- [What is expected]:
Each line below from the one containing "CLIPPER LIGHTER FLUID: 5 -> 12.38" through the one containing "PARACETAMOL CAPLETS: 2.5 -> 9.38" is to be given again exactly, and no line outside that span.

- [Provided records]:
******************************
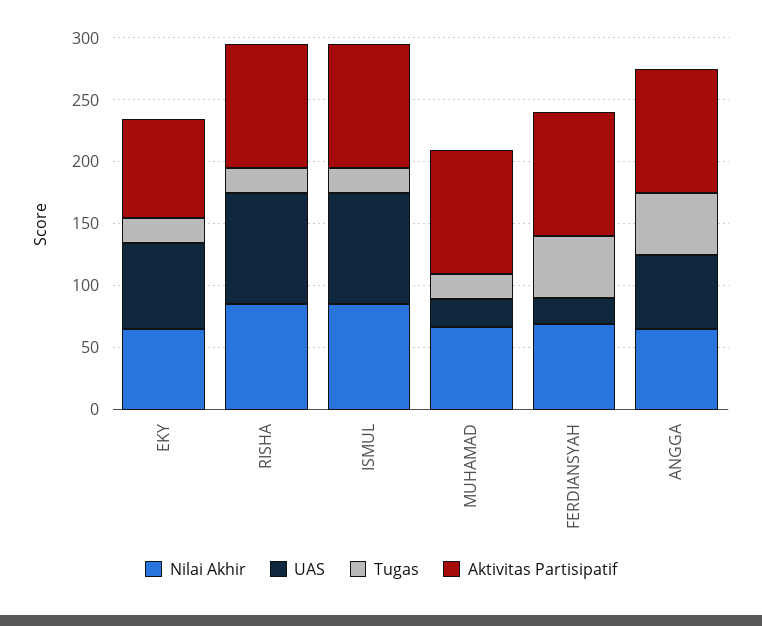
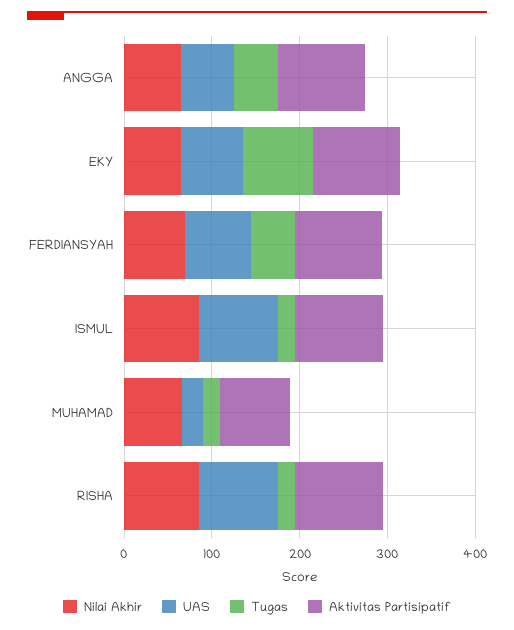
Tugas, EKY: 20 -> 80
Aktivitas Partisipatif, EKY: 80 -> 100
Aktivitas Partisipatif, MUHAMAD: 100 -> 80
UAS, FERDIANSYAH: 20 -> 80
******************************
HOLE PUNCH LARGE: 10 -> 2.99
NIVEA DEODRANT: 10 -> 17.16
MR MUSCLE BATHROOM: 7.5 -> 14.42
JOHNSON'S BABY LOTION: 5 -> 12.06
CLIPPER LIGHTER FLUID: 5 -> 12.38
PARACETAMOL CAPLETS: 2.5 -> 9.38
******************************
- [Answer space]:
CLIPPER LIGHTER FLUID: 5 -> 12.38
PARACETAMOL CAPLETS: 2.5 -> 9.38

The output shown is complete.